When a line of the entries contains the word "labels", report that line.

╭─ Material provided

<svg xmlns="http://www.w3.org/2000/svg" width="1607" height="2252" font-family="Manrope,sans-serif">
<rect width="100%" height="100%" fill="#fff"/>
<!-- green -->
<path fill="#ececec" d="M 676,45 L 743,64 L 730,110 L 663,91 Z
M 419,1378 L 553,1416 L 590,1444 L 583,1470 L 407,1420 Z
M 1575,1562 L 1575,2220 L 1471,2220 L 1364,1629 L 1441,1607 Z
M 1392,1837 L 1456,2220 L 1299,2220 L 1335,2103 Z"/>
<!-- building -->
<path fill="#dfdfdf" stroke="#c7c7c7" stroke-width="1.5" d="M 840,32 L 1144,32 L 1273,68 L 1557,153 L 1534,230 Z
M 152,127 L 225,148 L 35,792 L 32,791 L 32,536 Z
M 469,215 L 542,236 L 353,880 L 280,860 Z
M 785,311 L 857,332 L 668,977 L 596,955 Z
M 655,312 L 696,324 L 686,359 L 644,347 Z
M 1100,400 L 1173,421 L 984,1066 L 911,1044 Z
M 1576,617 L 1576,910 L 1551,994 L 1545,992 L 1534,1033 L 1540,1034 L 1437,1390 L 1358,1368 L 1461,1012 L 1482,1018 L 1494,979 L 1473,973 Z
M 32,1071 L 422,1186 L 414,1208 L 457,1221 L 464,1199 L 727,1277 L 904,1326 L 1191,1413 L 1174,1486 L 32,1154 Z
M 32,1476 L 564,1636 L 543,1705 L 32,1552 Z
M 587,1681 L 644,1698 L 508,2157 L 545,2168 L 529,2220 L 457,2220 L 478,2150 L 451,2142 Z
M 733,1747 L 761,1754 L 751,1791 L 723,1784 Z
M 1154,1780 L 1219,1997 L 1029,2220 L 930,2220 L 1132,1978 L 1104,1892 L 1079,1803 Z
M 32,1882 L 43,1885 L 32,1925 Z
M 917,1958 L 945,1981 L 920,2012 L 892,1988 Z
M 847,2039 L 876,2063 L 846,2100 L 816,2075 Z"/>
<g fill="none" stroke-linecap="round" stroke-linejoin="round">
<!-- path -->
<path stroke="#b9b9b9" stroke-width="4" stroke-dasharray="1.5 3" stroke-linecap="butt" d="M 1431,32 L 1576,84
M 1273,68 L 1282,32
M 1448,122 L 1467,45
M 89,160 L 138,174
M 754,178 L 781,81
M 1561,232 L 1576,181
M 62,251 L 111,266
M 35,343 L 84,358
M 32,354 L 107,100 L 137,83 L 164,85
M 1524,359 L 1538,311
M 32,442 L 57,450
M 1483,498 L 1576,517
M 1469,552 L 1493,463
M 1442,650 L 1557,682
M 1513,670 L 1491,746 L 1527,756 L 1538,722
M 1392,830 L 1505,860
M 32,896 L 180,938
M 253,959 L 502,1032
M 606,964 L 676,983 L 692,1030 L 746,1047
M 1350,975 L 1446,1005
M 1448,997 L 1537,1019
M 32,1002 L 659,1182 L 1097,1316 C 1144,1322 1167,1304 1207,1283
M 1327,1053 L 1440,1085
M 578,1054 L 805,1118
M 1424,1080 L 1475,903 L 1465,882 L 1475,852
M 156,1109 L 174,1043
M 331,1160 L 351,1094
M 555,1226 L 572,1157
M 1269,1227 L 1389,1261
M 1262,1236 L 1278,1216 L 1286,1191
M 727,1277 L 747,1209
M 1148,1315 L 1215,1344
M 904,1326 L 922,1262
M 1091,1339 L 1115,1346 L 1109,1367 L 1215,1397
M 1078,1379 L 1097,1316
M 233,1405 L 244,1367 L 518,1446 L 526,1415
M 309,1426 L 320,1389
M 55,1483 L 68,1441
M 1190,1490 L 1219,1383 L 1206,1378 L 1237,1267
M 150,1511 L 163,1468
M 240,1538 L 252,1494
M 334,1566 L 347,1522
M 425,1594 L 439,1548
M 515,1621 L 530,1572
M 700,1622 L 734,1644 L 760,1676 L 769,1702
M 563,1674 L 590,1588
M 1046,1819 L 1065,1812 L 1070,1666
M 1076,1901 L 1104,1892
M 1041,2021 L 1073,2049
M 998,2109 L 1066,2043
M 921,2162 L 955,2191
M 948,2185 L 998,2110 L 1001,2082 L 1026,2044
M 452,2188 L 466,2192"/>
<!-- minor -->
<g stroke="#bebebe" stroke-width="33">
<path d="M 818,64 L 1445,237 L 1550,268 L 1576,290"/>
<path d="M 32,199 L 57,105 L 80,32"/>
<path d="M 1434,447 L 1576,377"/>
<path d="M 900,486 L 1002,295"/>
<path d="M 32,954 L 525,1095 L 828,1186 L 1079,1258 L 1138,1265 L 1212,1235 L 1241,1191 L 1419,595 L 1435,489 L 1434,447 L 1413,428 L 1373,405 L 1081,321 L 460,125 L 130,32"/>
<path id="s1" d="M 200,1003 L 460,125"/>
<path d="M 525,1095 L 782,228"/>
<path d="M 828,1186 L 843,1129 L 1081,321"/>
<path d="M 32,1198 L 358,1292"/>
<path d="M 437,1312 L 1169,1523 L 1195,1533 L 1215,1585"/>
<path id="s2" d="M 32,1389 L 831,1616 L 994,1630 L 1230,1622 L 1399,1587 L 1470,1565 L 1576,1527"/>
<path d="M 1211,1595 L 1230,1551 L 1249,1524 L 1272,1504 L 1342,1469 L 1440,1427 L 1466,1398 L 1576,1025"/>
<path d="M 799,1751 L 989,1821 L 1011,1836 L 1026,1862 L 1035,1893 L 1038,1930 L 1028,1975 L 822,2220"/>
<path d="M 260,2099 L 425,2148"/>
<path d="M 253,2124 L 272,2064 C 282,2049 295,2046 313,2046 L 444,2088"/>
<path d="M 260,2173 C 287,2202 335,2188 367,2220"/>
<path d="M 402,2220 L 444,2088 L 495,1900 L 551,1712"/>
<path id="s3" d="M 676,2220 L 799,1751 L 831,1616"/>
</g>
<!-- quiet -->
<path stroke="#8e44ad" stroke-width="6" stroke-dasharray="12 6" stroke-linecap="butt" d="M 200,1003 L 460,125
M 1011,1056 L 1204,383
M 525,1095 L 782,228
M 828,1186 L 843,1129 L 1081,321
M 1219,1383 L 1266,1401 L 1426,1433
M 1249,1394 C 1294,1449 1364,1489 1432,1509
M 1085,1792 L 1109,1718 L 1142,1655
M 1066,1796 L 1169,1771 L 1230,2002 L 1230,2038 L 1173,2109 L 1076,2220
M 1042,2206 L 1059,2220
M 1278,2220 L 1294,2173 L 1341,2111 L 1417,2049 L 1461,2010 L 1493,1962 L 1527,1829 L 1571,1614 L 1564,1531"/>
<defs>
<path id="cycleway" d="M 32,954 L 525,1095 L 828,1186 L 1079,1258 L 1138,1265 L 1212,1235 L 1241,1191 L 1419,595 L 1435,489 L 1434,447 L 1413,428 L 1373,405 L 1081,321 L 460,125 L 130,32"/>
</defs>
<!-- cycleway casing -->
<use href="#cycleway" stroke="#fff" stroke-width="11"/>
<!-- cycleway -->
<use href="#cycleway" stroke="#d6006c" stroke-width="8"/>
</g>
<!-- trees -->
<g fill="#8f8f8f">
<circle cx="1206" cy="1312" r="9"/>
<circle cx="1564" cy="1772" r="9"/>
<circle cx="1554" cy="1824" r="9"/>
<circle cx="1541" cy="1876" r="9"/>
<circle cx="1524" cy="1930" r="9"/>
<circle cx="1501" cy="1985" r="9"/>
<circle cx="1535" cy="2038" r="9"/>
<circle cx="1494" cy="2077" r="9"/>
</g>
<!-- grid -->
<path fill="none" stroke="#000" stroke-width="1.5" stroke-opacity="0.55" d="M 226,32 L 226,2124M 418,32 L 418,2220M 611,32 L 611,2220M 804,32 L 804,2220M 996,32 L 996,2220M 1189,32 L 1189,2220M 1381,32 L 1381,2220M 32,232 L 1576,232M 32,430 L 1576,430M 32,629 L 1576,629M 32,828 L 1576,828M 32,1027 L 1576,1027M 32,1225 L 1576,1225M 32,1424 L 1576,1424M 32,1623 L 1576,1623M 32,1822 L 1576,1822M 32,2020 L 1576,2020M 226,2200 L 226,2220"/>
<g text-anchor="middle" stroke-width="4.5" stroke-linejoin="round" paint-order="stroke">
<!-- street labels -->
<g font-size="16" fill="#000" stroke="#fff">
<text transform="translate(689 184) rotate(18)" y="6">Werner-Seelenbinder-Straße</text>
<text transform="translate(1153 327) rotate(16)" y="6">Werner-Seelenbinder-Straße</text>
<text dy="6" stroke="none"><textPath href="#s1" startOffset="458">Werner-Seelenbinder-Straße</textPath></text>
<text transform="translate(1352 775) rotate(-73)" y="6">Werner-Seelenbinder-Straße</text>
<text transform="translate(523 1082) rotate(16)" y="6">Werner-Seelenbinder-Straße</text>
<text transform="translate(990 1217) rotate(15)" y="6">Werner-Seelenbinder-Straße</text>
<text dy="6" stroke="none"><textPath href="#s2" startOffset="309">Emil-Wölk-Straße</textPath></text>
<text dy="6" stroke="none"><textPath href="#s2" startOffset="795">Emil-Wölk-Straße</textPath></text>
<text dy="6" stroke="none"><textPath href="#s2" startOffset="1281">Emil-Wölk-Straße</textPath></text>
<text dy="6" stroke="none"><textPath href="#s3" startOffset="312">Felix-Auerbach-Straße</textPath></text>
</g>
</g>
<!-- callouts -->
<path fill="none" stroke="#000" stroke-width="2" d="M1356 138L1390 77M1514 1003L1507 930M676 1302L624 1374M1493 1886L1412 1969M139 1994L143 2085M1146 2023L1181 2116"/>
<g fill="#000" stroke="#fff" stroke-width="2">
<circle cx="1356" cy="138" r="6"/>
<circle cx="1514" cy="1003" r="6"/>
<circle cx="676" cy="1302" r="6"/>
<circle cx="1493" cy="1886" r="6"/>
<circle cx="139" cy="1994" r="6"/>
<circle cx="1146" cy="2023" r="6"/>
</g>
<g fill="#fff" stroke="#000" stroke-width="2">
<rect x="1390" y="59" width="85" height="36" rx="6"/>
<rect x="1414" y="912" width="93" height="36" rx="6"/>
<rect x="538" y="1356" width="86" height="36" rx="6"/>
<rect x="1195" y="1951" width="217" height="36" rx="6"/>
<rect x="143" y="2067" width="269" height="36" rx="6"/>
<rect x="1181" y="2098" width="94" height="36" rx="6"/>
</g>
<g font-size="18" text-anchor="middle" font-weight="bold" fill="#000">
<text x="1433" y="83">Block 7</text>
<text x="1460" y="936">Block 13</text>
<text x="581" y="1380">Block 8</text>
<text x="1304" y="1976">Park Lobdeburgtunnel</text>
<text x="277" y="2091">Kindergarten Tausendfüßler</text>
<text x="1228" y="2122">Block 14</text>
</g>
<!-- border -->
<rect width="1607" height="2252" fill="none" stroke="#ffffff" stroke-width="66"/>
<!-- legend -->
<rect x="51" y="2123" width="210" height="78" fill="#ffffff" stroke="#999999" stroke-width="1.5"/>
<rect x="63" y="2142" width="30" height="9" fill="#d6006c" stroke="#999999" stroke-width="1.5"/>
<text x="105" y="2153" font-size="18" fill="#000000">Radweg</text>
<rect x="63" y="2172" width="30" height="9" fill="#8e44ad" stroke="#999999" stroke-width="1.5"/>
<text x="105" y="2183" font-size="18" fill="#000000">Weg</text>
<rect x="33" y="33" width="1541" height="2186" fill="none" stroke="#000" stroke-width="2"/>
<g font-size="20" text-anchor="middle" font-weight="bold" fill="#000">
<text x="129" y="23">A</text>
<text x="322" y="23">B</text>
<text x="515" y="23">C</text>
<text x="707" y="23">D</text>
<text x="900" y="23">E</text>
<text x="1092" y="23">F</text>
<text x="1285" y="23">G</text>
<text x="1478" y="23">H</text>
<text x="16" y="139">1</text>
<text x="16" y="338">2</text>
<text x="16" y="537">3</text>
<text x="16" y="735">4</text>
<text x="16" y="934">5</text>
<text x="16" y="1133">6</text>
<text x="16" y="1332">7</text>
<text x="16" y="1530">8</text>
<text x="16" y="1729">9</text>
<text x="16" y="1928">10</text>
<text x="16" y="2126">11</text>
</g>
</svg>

╰─
╭─ Material provided

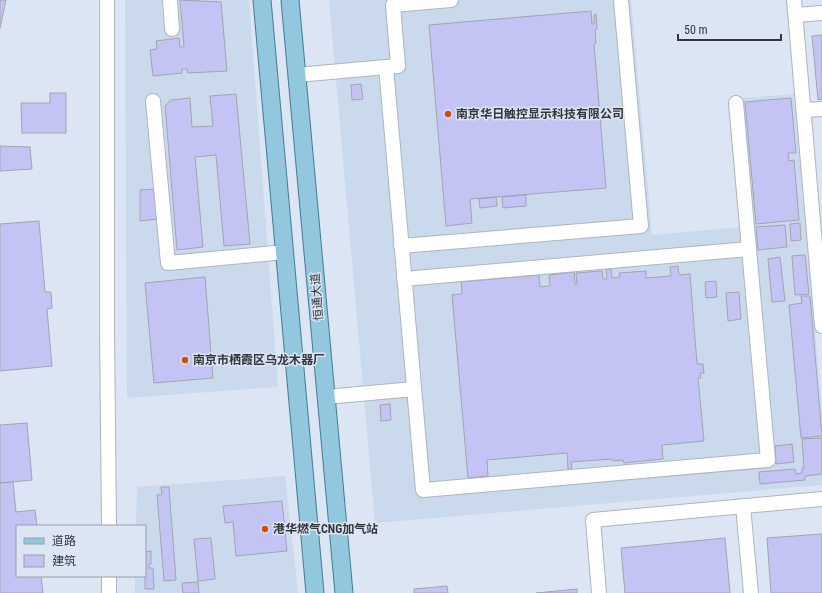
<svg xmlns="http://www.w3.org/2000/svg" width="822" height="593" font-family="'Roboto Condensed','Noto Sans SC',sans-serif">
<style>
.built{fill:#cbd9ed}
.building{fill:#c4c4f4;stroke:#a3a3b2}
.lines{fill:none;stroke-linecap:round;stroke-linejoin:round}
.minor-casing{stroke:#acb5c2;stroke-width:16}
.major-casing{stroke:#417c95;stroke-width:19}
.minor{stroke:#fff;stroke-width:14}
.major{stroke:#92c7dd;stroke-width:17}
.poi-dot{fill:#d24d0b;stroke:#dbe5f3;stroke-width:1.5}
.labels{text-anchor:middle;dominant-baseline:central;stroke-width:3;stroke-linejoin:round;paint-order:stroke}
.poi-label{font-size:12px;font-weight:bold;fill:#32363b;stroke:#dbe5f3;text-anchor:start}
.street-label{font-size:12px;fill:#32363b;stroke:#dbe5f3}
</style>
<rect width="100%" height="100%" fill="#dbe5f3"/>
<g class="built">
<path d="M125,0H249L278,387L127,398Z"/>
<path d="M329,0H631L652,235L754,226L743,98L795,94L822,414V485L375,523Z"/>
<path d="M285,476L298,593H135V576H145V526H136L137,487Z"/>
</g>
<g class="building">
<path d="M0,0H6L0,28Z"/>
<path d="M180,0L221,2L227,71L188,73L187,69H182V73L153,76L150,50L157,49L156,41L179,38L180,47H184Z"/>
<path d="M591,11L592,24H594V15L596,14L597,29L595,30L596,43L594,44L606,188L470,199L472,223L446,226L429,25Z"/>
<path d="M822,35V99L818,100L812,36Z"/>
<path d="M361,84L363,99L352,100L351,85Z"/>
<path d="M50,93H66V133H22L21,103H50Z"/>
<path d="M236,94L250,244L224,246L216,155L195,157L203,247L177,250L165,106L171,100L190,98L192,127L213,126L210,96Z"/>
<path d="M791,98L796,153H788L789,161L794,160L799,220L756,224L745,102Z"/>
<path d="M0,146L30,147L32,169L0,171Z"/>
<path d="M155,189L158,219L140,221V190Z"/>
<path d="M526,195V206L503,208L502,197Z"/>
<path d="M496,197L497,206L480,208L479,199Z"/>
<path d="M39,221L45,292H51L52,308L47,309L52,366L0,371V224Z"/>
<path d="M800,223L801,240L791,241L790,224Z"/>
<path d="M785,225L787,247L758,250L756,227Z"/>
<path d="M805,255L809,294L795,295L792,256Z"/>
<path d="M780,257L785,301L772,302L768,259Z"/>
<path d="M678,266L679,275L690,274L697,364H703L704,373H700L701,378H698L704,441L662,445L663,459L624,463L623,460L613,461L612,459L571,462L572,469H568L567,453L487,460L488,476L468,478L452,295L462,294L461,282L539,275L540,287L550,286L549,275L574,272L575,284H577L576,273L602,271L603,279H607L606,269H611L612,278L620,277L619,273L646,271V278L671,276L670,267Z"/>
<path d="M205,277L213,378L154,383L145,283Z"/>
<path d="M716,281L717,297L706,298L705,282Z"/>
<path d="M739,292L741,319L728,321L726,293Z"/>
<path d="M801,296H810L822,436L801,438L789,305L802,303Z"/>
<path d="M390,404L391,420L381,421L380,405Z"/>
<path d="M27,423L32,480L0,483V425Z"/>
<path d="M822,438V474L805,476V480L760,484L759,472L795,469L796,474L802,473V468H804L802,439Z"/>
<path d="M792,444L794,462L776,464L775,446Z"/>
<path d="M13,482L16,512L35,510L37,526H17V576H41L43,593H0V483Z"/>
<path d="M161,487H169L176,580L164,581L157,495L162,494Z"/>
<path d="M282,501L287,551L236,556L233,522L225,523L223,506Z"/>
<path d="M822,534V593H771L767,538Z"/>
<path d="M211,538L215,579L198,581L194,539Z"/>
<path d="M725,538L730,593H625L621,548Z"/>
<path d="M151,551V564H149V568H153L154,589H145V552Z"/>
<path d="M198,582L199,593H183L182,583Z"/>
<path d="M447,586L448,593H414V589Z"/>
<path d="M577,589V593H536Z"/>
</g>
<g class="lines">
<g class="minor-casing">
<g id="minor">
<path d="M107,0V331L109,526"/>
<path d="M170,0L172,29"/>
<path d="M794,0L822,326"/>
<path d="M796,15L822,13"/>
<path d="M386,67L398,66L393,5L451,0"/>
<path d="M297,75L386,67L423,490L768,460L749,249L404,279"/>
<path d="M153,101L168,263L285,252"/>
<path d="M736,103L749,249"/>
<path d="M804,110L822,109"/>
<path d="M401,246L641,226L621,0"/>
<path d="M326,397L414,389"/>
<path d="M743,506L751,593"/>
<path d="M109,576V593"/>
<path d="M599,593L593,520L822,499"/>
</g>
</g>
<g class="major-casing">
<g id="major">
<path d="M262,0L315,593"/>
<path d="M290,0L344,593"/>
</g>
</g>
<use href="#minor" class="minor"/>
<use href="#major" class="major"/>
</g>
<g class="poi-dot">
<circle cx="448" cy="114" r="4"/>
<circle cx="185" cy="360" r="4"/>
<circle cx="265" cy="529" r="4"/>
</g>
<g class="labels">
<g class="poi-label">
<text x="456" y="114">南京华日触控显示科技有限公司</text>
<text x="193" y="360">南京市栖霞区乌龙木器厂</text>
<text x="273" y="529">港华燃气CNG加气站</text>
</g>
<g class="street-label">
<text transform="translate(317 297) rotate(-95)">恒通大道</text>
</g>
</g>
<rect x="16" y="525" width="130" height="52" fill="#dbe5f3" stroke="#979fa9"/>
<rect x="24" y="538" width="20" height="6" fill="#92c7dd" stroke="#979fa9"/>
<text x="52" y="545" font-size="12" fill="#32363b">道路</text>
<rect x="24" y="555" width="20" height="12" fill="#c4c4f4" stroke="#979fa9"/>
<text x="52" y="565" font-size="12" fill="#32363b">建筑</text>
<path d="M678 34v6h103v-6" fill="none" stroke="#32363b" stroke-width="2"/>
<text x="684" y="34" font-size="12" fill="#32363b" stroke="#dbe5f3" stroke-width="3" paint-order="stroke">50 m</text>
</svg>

╰─

Task solution |
<!-- street labels -->
.labels{text-anchor:middle;dominant-baseline:central;stroke-width:3;stroke-linejoin:round;paint-order:stroke}
<g class="labels">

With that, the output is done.